Sergio Ramírez
Desde el triunfo de la revolución sandinista en 1979, Nicaragua dependía de los suministros militares del campo soviético para sobrevivir. Ahora Gorbachov consideraba a Nicaragua una carga pesada, y quería aliviarla, dispuesto a entenderse con Reagan aún sin la venia de Ortega. Había ya un agotamiento del servicio militar obligatorio como recurso para seguir alimentando al Ejército Sandinista, y seguían creciendo la inflación y el desabastecimiento; y mientras se mantenía el bloqueo de los Estados Unidos, las fuentes soviéticas que incluían petróleo, materias primas, insumos agrícolas, empezaban a cerrarse. Ortega no podía ganar la guerra, pero tampoco podía permitirse perderla, de modo que la salida única que tenía era la salida política.
La salida de negociar, entrando por la puerta que le habrían los acuerdos de Esquipulas, lo que implicaba hacer sustanciales concesiones internas en Nicaragua, algo que equivalía a que se cayeran las estrellas. “Primero se caerán las estrellas antes que negociar con los contras”, era parte del discurso oficial.

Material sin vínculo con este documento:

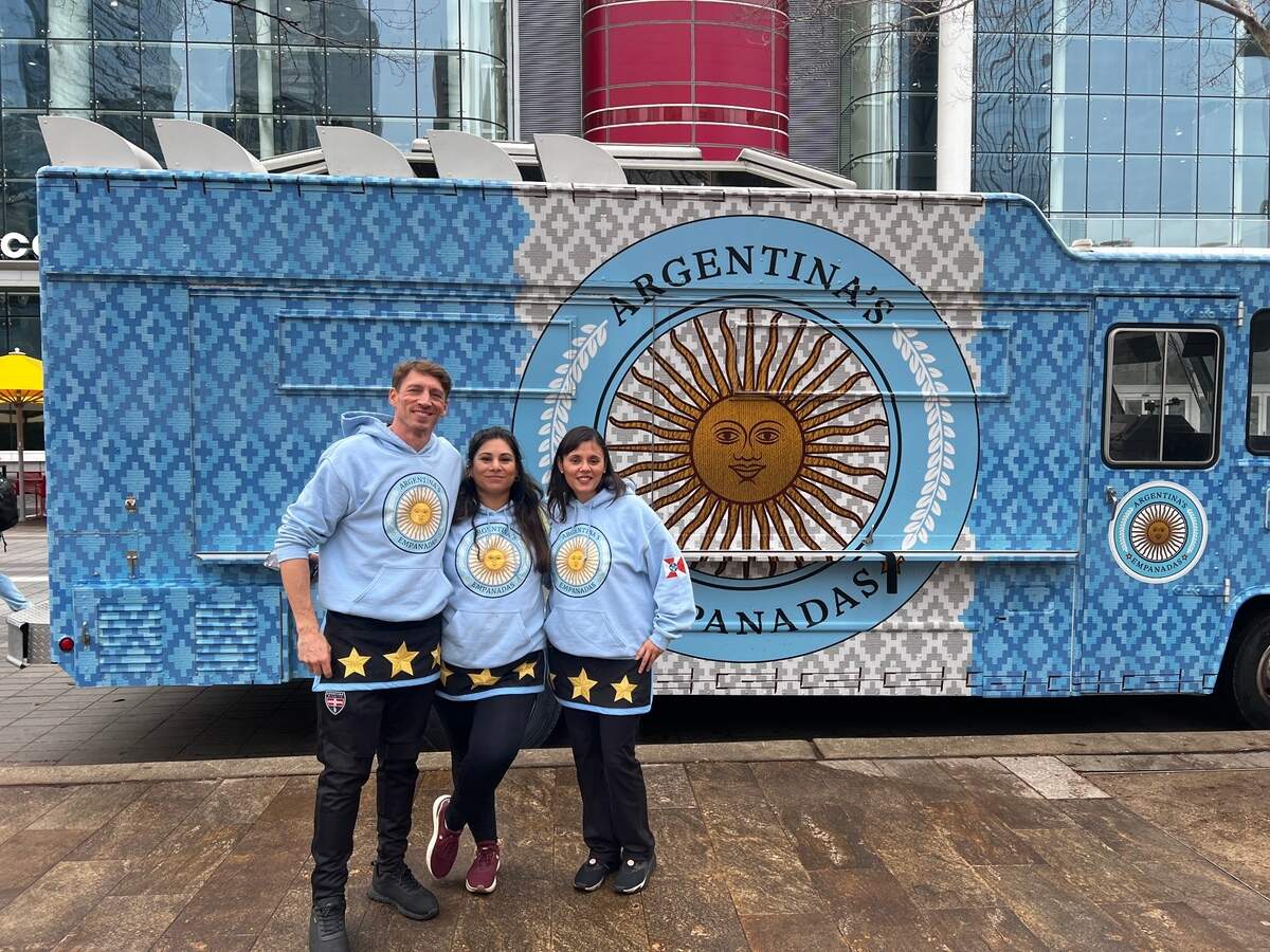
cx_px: 635
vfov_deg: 53.1
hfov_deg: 67.3
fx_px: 954
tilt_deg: -2.8
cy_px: 476
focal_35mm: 26
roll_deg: +0.6
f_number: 1.5
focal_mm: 5.7
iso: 50
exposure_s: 1/700
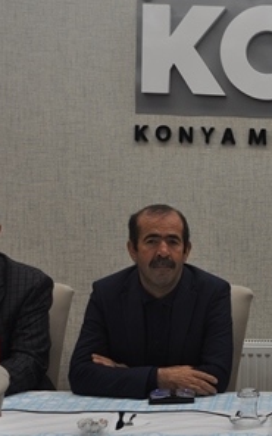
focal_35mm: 89
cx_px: 397
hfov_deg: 13.8
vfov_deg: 23.3
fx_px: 1057
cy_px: 231
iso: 400
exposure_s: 1/100
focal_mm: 27
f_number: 5
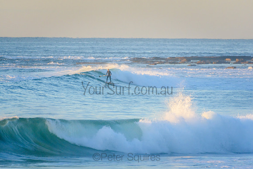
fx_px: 5447
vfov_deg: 1.8
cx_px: 126
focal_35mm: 775
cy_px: 84
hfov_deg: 2.7
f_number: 5.6
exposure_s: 1/1250
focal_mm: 500
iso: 720
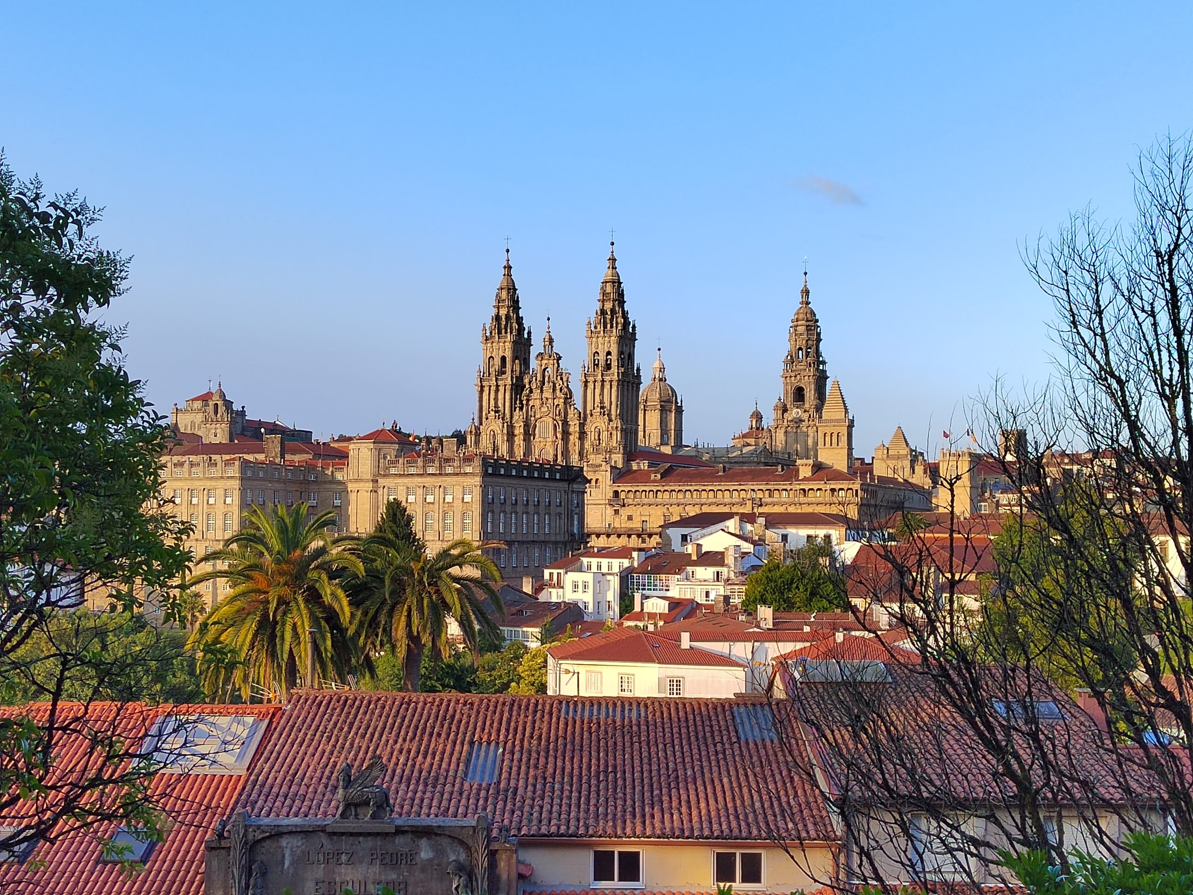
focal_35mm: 46
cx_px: 596
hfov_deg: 41.2
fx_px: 1585
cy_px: 448
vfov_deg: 31.5
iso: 491
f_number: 1.9
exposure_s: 1/1194
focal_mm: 5.52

Reformar la Constitución Política recién promulgada para adelantar las elecciones, reformar la ley electoral, dictar una amnistía general, dar paso a la participación de los contras en la vida política, permitir un proceso electoral abundantemente vigilado por observadores internacionales. Todas esas concesiones, a la postre no significaron otra cosa que la pérdida del poder por la vía electoral, como ocurrió en 1990, la mejor prueba de que los acuerdos de paz habían triunfado.